What you are asked to do: Restate verbatim the span of lines below between the line with "4. 选中刚才添加的控件，在Inspector视图中对它进行设置" and the line with "9. 同理对控件打开时的行为进行设置", including those two lines, and only that span.

┄┄┄┄┄┄┄┄┄┄┄┄┄┄┄┄┄┄┄┄

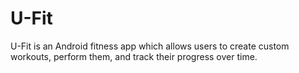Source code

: # U-Fit 
U-Fit is an Android fitness app which allows users to create custom workouts, perform them, and track their progress over time. 
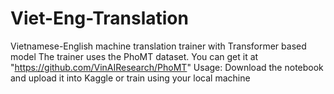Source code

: # Viet-Eng-Translation
Vietnamese-English machine translation trainer with Transformer based model
The trainer uses the PhoMT dataset. You can get it at "https://github.com/VinAIResearch/PhoMT"
Usage: Download the notebook and upload it into Kaggle or train using your local machine
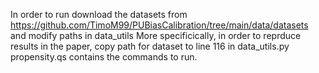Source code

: In order to run download the datasets from https://github.com/TimoM99/PUBiasCalibration/tree/main/data/datasets and modify paths in data_utils 
More specificically, in order to reprduce results in the paper, copy path for dataset to line 116 in data_utils.py
propensity.qs contains the commands to run.



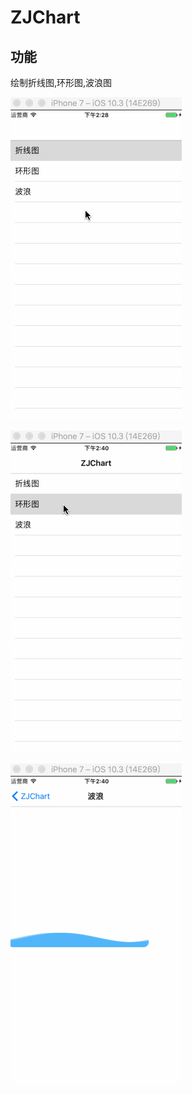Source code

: # ZJChart

## 功能

绘制折线图,环形图,波浪图

 ![image](./images/linegif1.gif)
 
 ![image](./images/linegif2.gif)
 
 ![image](./images/linegif3.gif)





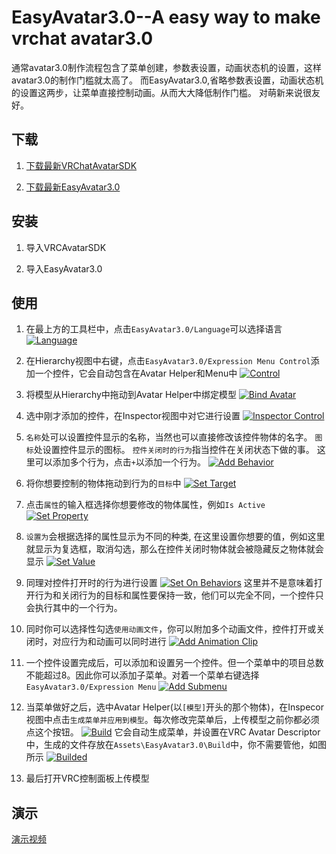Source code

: # EasyAvatar3.0--A easy way to make vrchat avatar3.0

通常avatar3.0制作流程包含了菜单创建，参数表设置，动画状态机的设置，这样avatar3.0的制作门槛就太高了。
而EasyAvatar3.0,省略参数表设置，动画状态机的设置这两步，让菜单直接控制动画。从而大大降低制作门槛。
对萌新来说很友好。

## 下载

1. [下载最新VRChatAvatarSDK](https://vrchat.com/download/sdk3-avatars/ "下载")

2. [下载最新EasyAvatar3.0](https://github.com/SkyTNT/EasyAvatar3.0/releases/latest "下载")

## 安装

1. 导入VRCAvatarSDK

2. 导入EasyAvatar3.0

## 使用

1. 在最上方的工具栏中，点击`EasyAvatar3.0/Language`可以选择语言
[![Language](https://fs.fab.moe/?explorer/share/file&hash=e686XaRLEC2MJF6SUsu7cY9uaIZSDxUnG318F0TJMzY7HVkR6xT6qgu7&name=1.png "Language")](https://fs.fab.moe/?explorer/share/file&hash=e686XaRLEC2MJF6SUsu7cY9uaIZSDxUnG318F0TJMzY7HVkR6xT6qgu7&name=1.png "Language")

2. 在Hierarchy视图中右键，点击`EasyAvatar3.0/Expression Menu Control`添加一个控件，它会自动包含在Avatar Helper和Menu中
[![Control](https://fs.fab.moe/?explorer/share/file&hash=6428snJditR6Q-hEp26phyv2UZvEYKGDZ6b5ZdE5OFMyeE5Bv9iluQwE&name=2.png "Control")](https://fs.fab.moe/?explorer/share/file&hash=6428snJditR6Q-hEp26phyv2UZvEYKGDZ6b5ZdE5OFMyeE5Bv9iluQwE&name=2.png "Control")

3. 将模型从Hierarchy中拖动到Avatar Helper中绑定模型
[![Bind Avatar](https://fs.fab.moe/?explorer/share/file&hash=7288BlBteLu65cPPBe1R1p12NXI6B-9rjPuFfR-68MI2O1xtf5iJGZvi&name=4.png "Bind Avatar")](https://fs.fab.moe/?explorer/share/file&hash=7288BlBteLu65cPPBe1R1p12NXI6B-9rjPuFfR-68MI2O1xtf5iJGZvi&name=4.png "Bind Avatar")

4. 选中刚才添加的控件，在Inspector视图中对它进行设置
[![Inspector Control](https://fs.fab.moe/?explorer/share/file&hash=fcaaagVgNDf8Cl0mJfuT2iZeVwwUvY_bqDls_HIW0x4XxrljWadhSe2l&name=3.png "Inspector Control")](https://fs.fab.moe/?explorer/share/file&hash=fcaaagVgNDf8Cl0mJfuT2iZeVwwUvY_bqDls_HIW0x4XxrljWadhSe2l&name=3.png "Inspector Control")

5. `名称`处可以设置控件显示的名称，当然也可以直接修改该控件物体的名字。
`图标`处设置控件显示的图标。
`控件关闭时的行为`指当控件在关闭状态下做的事。
这里可以添加多个行为，点击`+`以添加一个行为。
[![Add Behavior](https://fs.fab.moe/?explorer/share/file&hash=7283bi_QsTdVY6j_lkT9JmU8EoMomEV4nDqaMZh8NYnMGIaGn36VWxGO&name=6.png "Add Behavior")](https://fs.fab.moe/?explorer/share/file&hash=7283bi_QsTdVY6j_lkT9JmU8EoMomEV4nDqaMZh8NYnMGIaGn36VWxGO&name=6.png "Add Behavior")

6. 将你想要控制的物体拖动到行为的`目标`中
[![Set Target](https://fs.fab.moe/?explorer/share/file&hash=31f4jgtKJOi2ja6GDAp6kZc3_sf5bzT2Doe2P_hS3y-Dt5ZD9WY1MMyZ&name=5.png "Set Target")](https://fs.fab.moe/?explorer/share/file&hash=31f4jgtKJOi2ja6GDAp6kZc3_sf5bzT2Doe2P_hS3y-Dt5ZD9WY1MMyZ&name=5.png "Set Target")

7. 点击`属性`的输入框选择你想要修改的物体属性，例如`Is Active`
[![Set Property](https://fs.fab.moe/?explorer/share/file&hash=d8d9hFDVkvZAicT070q4zNQuF5t7FXNOevTCzNl7Eyc8DxMyraF8QqQ7&name=7.png "Set Property")](https://fs.fab.moe/?explorer/share/file&hash=d8d9hFDVkvZAicT070q4zNQuF5t7FXNOevTCzNl7Eyc8DxMyraF8QqQ7&name=7.png "Set Property")

8. `设置为`会根据选择的属性显示为不同的种类, 在这里设置你想要的值，例如这里就显示为复选框，取消勾选，那么在控件关闭时物体就会被隐藏反之物体就会显示
[![Set Value](https://fs.fab.moe/?explorer/share/file&hash=edfftVBTwr4_kpMrcGxbx1IhIWfrvq6gvIQG1U2x2P4BLGASHiFnGIhM&name=8.png "Set Value")](https://fs.fab.moe/?explorer/share/file&hash=edfftVBTwr4_kpMrcGxbx1IhIWfrvq6gvIQG1U2x2P4BLGASHiFnGIhM&name=8.png "Set Value")

9. 同理对控件打开时的行为进行设置
[![Set On Behaviors](https://fs.fab.moe/?explorer/share/file&hash=a410JvE5XxZhPAxls-SjIIubGT-UZEtmbqn4Zser9ddIwQJ1CmG3oNrT&name=10.png "Set On Behaviors")](https://fs.fab.moe/?explorer/share/file&hash=a410JvE5XxZhPAxls-SjIIubGT-UZEtmbqn4Zser9ddIwQJ1CmG3oNrT&name=10.png "Set On Behaviors")
这里并不是意味着打开行为和关闭行为的目标和属性要保持一致，他们可以完全不同，一个控件只会执行其中的一个行为。

10. 同时你可以选择性勾选`使用动画文件`，你可以附加多个动画文件，控件打开或关闭时，对应行为和动画可以同时进行
[![Add Animation Clip](https://fs.fab.moe/?explorer/share/file&hash=97b3m1XN59ZiZQe3wKfgFdL2Iv3K-S68KLRlrO8Ak6qgrBGcTDmvv6sJ&name=11.png "Add Animation Clip")](https://fs.fab.moe/?explorer/share/file&hash=97b3m1XN59ZiZQe3wKfgFdL2Iv3K-S68KLRlrO8Ak6qgrBGcTDmvv6sJ&name=11.png "Add Animation Clip")

11. 一个控件设置完成后，可以添加和设置另一个控件。但一个菜单中的项目总数不能超过8。因此你可以添加子菜单。对着一个菜单右键选择`EasyAvatar3.0/Expression Menu`
[![Add Submenu](https://fs.fab.moe/?explorer/share/file&hash=afe06N1WBEfBSNOTzzRxeISXF8jwZMmyDeHB8hM_1ffv1ysDQ-rdLEs9&name=12.png "Add Submenu")](https://fs.fab.moe/?explorer/share/file&hash=afe06N1WBEfBSNOTzzRxeISXF8jwZMmyDeHB8hM_1ffv1ysDQ-rdLEs9&name=12.png "Add Submenu")

12. 当菜单做好之后，选中Avatar Helper(以`[模型]`开头的那个物体)，在Inspecor视图中点击`生成菜单并应用到模型`。每次修改完菜单后，上传模型之前你都必须点这个按钮。
[![Build](https://fs.fab.moe/?explorer/share/file&hash=f61aQ2-tvYbGmoTCVJyaQATxD46t1aEwLE_soTSxpcabIBYNssKFLyoY&name=13.png "Build")](https://fs.fab.moe/?explorer/share/file&hash=f61aQ2-tvYbGmoTCVJyaQATxD46t1aEwLE_soTSxpcabIBYNssKFLyoY&name=13.png "Build")
它会自动生成菜单，并设置在VRC Avatar Descriptor中，生成的文件存放在`Assets\EasyAvatar3.0\Build`中，你不需要管他，如图所示
[![Builded](https://fs.fab.moe/?explorer/share/file&hash=2718aumKQksGWLpd1W4JPo-bZaG-H7DzGQYDOkShPqz8VPb1LRiudXYR&name=14.png "Builded")](https://fs.fab.moe/?explorer/share/file&hash=2718aumKQksGWLpd1W4JPo-bZaG-H7DzGQYDOkShPqz8VPb1LRiudXYR&name=14.png "Builded")

13. 最后打开VRC控制面板上传模型

## 演示

[演示视频](https://www.bilibili.com/video/BV1uZ4y1w76G/)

┄┄┄┄┄┄┄┄┄┄┄┄┄┄┄┄┄┄┄┄

Result of the exercise:
4. 选中刚才添加的控件，在Inspector视图中对它进行设置
[![Inspector Control](https://fs.fab.moe/?explorer/share/file&hash=fcaaagVgNDf8Cl0mJfuT2iZeVwwUvY_bqDls_HIW0x4XxrljWadhSe2l&name=3.png "Inspector Control")](https://fs.fab.moe/?explorer/share/file&hash=fcaaagVgNDf8Cl0mJfuT2iZeVwwUvY_bqDls_HIW0x4XxrljWadhSe2l&name=3.png "Inspector Control")

5. `名称`处可以设置控件显示的名称，当然也可以直接修改该控件物体的名字。
`图标`处设置控件显示的图标。
`控件关闭时的行为`指当控件在关闭状态下做的事。
这里可以添加多个行为，点击`+`以添加一个行为。
[![Add Behavior](https://fs.fab.moe/?explorer/share/file&hash=7283bi_QsTdVY6j_lkT9JmU8EoMomEV4nDqaMZh8NYnMGIaGn36VWxGO&name=6.png "Add Behavior")](https://fs.fab.moe/?explorer/share/file&hash=7283bi_QsTdVY6j_lkT9JmU8EoMomEV4nDqaMZh8NYnMGIaGn36VWxGO&name=6.png "Add Behavior")

6. 将你想要控制的物体拖动到行为的`目标`中
[![Set Target](https://fs.fab.moe/?explorer/share/file&hash=31f4jgtKJOi2ja6GDAp6kZc3_sf5bzT2Doe2P_hS3y-Dt5ZD9WY1MMyZ&name=5.png "Set Target")](https://fs.fab.moe/?explorer/share/file&hash=31f4jgtKJOi2ja6GDAp6kZc3_sf5bzT2Doe2P_hS3y-Dt5ZD9WY1MMyZ&name=5.png "Set Target")

7. 点击`属性`的输入框选择你想要修改的物体属性，例如`Is Active`
[![Set Property](https://fs.fab.moe/?explorer/share/file&hash=d8d9hFDVkvZAicT070q4zNQuF5t7FXNOevTCzNl7Eyc8DxMyraF8QqQ7&name=7.png "Set Property")](https://fs.fab.moe/?explorer/share/file&hash=d8d9hFDVkvZAicT070q4zNQuF5t7FXNOevTCzNl7Eyc8DxMyraF8QqQ7&name=7.png "Set Property")

8. `设置为`会根据选择的属性显示为不同的种类, 在这里设置你想要的值，例如这里就显示为复选框，取消勾选，那么在控件关闭时物体就会被隐藏反之物体就会显示
[![Set Value](https://fs.fab.moe/?explorer/share/file&hash=edfftVBTwr4_kpMrcGxbx1IhIWfrvq6gvIQG1U2x2P4BLGASHiFnGIhM&name=8.png "Set Value")](https://fs.fab.moe/?explorer/share/file&hash=edfftVBTwr4_kpMrcGxbx1IhIWfrvq6gvIQG1U2x2P4BLGASHiFnGIhM&name=8.png "Set Value")

9. 同理对控件打开时的行为进行设置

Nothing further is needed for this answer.